Lustig wie es Downvotes hagelt, wenn man die Wahrheit anspricht: Was der Papst von sich gibt ist absolut irrelevant. Auch wenn der aktuelle Papst eine gute PR-Abteilung hat und sich als ganz lieb und nett darstellt, so geht auch er keine wichtigen Reformen an und er revidiert den Schwachsinn seiner Vorgänger (zB zum Thema Verhütung usw) auch nicht.

Und Völkermord... das ist das Hobby vieler mächtiger Menschen. Aber bei Erdogan ist es natürlich schlimmer als bei anderen. Weil ... ja weil ... Papst und so. Da schließt sich der Nonsens-Kreis.

und noch zum Holocaust: Deutschland arbeitet keine Schuld am Holocaust auf. Es gibt nur Lippenbekenntnisse, dass das damals ja voll schlimm war. Man legt 1x im Jahr irgendwo einen Kranz nieder und guckt traurig aus der Wäsche.
und das alles während im Mittelmehr tausende verzweifelte Flüchtlinge ertrinken, weil die derzeitigen Maßnahmen dort unzureichend sind - Italien hat vorgemacht, wie gut das geht. Aber nur für Italien alleine war das - verständlich - zu teuer, es ist eben eine gesamteuropäische Aufgabe.
Aber Hauptsache man kann Kränze niederlegen, statt konkret Menschenleben zu retten.

Den Kranz abzulegen ist eben doch einfacher und billiger als ganz reale Nächstenliebe. Und damit wären wir wieder beim Papst... ach der Kreis schließt sich.

Die Scheinheiligkeit in der ganzen Nummer stinkt einfach zum Himmel.

Und hier kommt mein Kranz:
Ja Erdogan ist böse. Böse. Böse. Und muss weg. Weg. Weg.
(für den Satz muss es doch mindestens 200 Upvotes geben!)

Zaunkoenigin am 15. April 2015

ach je.. maSu wieder einmal in voller Dramatik.
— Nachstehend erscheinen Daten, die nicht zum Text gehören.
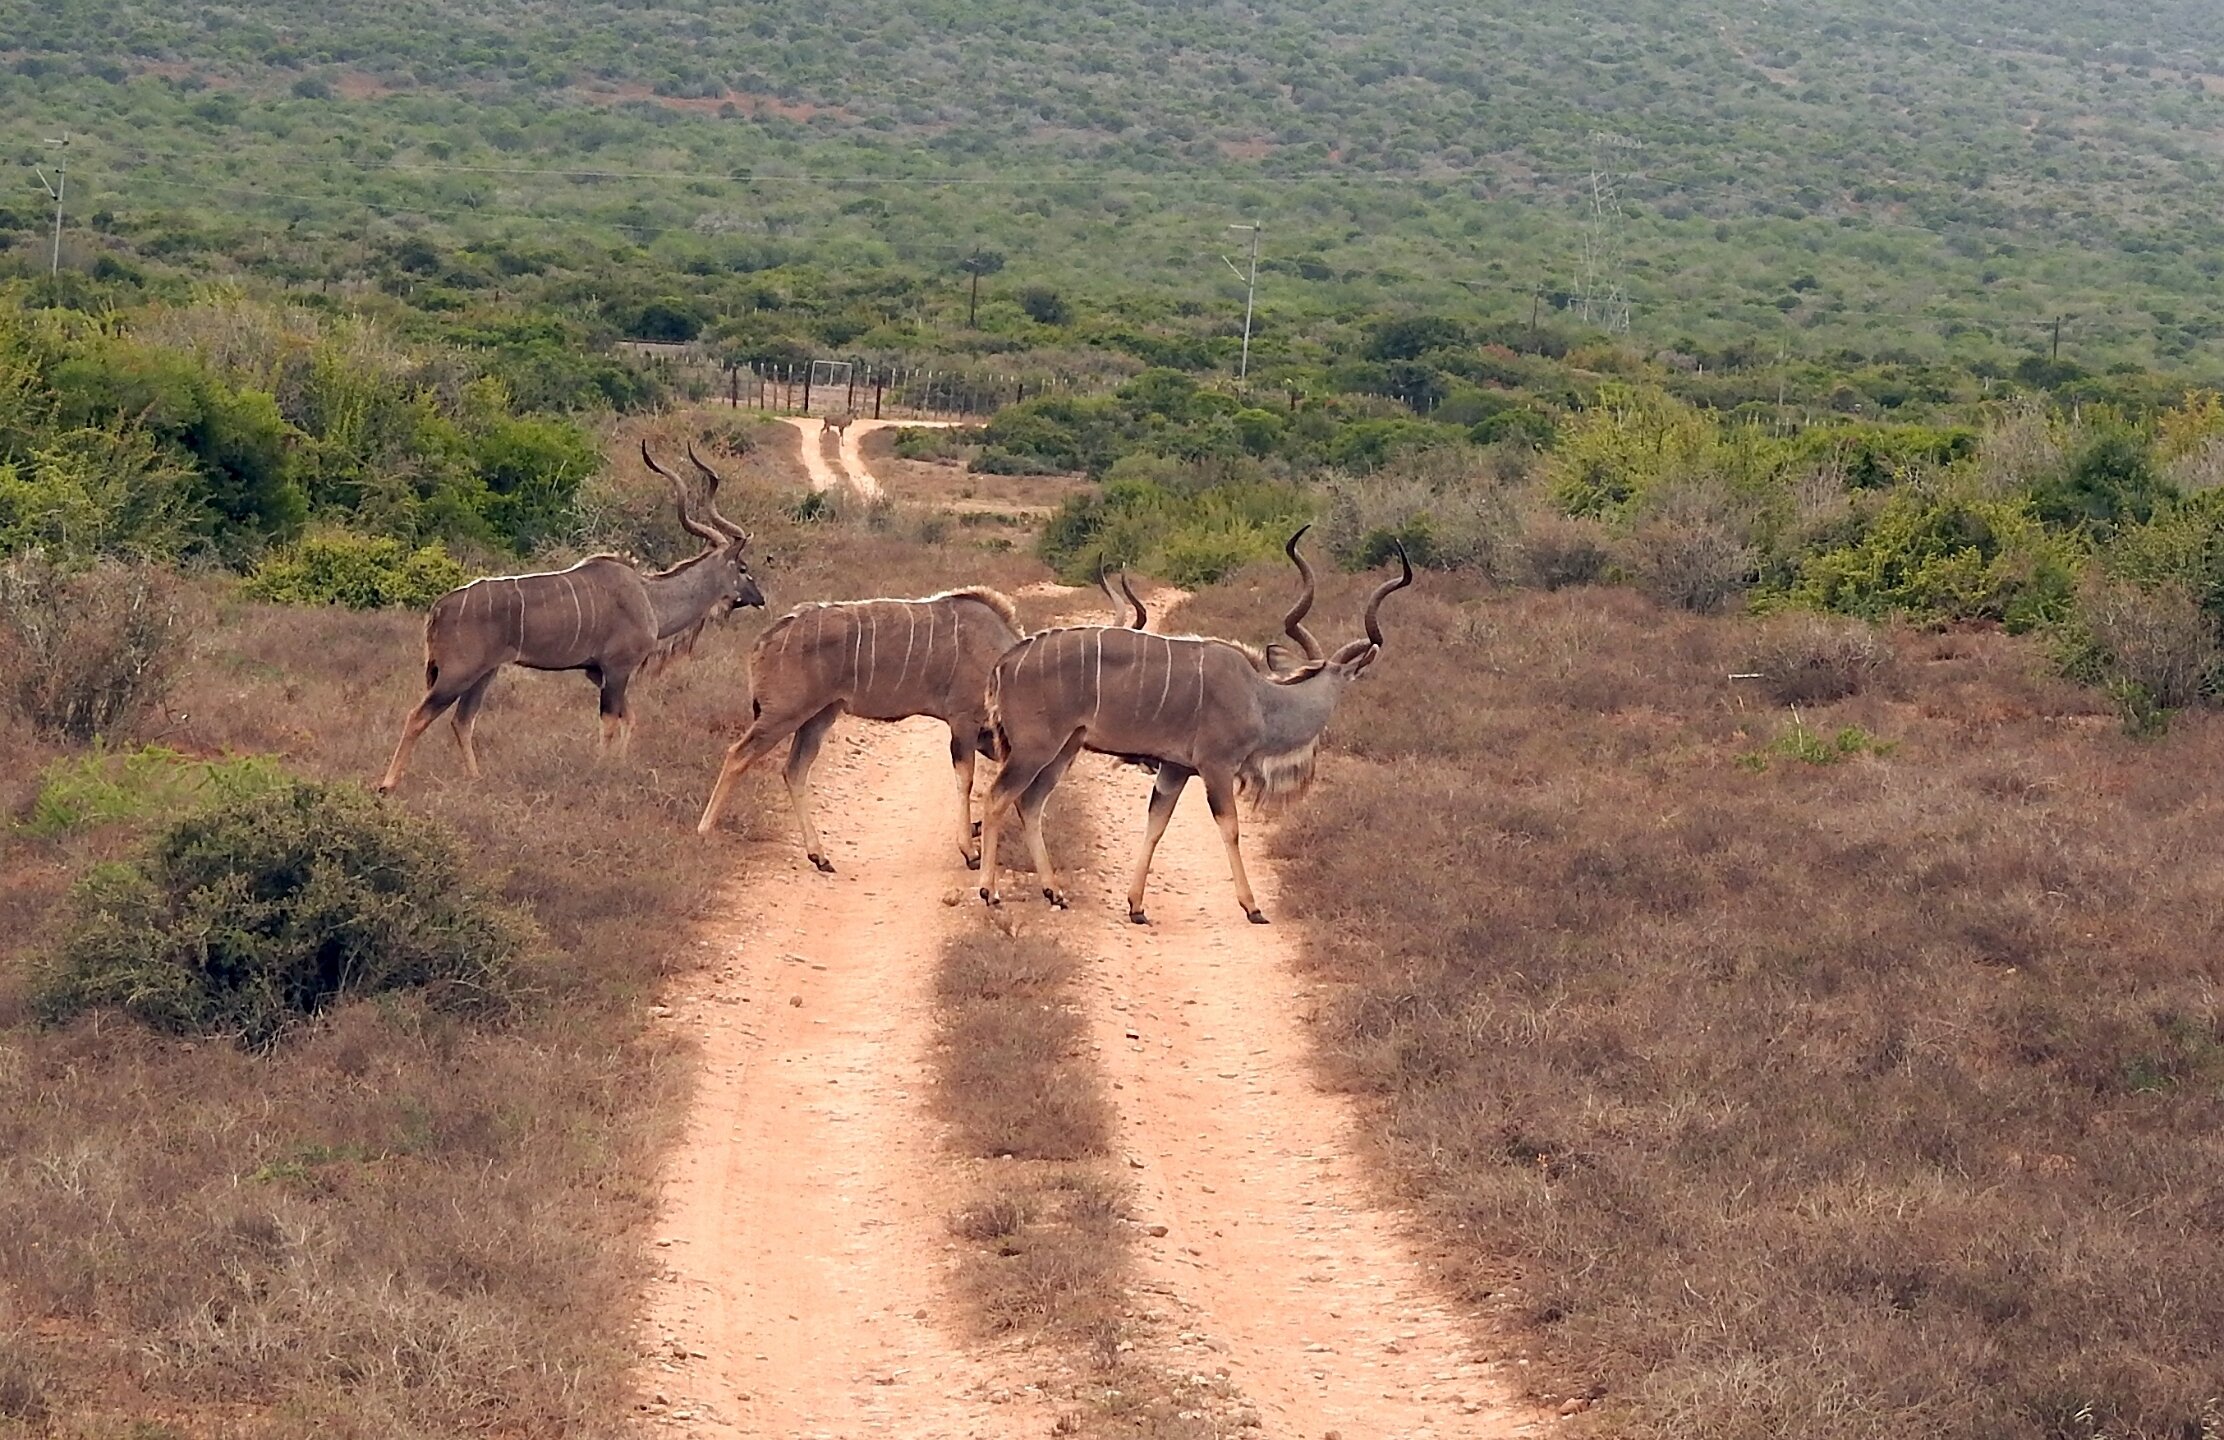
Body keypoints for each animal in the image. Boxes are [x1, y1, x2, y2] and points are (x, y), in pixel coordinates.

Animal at [376, 442, 764, 794]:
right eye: (743, 568)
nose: (760, 599)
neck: (650, 598)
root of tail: (439, 608)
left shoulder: (599, 673)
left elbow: (629, 718)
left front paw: (619, 765)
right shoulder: (616, 670)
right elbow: (611, 721)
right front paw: (601, 769)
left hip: (485, 673)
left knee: (462, 720)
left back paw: (475, 779)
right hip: (458, 673)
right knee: (419, 715)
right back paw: (387, 784)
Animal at [977, 527, 1411, 925]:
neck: (1261, 699)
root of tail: (1006, 661)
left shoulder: (1175, 769)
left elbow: (1156, 824)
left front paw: (1136, 906)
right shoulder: (1216, 768)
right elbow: (1230, 828)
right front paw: (1252, 907)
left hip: (1064, 748)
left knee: (1030, 803)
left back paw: (1055, 892)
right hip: (1035, 748)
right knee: (997, 797)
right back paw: (990, 892)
Dass Sie einfach wieder einmal am Thema vorbei schrabben wollen Sie wohl nicht verstehen. Und ganz ehrlich - in diesem Ton habe ich auch keine Lust mich inhaltlich mit dem was sie äußern auseinander zu setzen. Mir ist es schlicht zu mühsam den Versuch unternehmen zu müssen Polemik von echten Inhalten zu unterscheiden.

Aber tun Sie sich ruhig leid. Das kann auch gut tun.

Volker Warkentin am 15. April 2015

Werter MaSu,
ich verstehe zwar nicht genau, worauf Sie hinauswollen. Aber Sie haben Recht: Es gäbe noch viele Missstände, zu denen sich der Papst noch äußern könnte. Sie haben verstanden, dass ich einen Kommentar zur Türkei geschrieben habe? Eine vollständige Abhandlung über sämtliche Völkermorde der Weltgeschichte würde den Rahmen eines Kommentars ebenso sprengen wie eine umfassende kritische Auseinandersetzung mit dem Vatikan. Beides würde Tausende von Seiten füllen. Aber wenn diese Themen Sie so stark bewegen: Schreiben Sie doch das entsprechende Werk!
Beste Grüße von Volker Warkentin

maSu am 15. April 2015

Vielleicht nervt mich einfach, wie sich tausende Blogger, Zeitungen usw an Putin und Erdogan abarbeiten, Statt mal vor der eigenen Haustür aufzuräumen.
Und, die Kritik ist hoffentlich erlaubt: der Aufhänger mit dem Papst ist ... schlecht (Achtung! Euphemismus!). Was der Onkel alles tolles faselt ist irrelevant, so lange keine Taten folgen (Reformen, Aufklärung der Missbrauchsfälle).

Darüber hinaus um mal beim Thema Türkei zu bleiben: ob Erdogan genauso scheinheilig einen Kranz niederlegt, wie es der Rest der Welt macht (der moderne Ablassbrief), das interessiert mich nicht. Mich interessiert, wie sich die Türkei politisch entwickelt, denn ob Erdogan 1x im Jahr traurig guckt oder nicht, das ändert nichts an seinem bemühen, Demokratie und freie Meinungsäußerung zu Bekämpfen.

Wer sich also für Blumenkränze interessiert, der sollte einen Blumenladen aufsuchen.
wer sich für reale Politik interessiert, der kommt im Blumenladen aber nicht weit.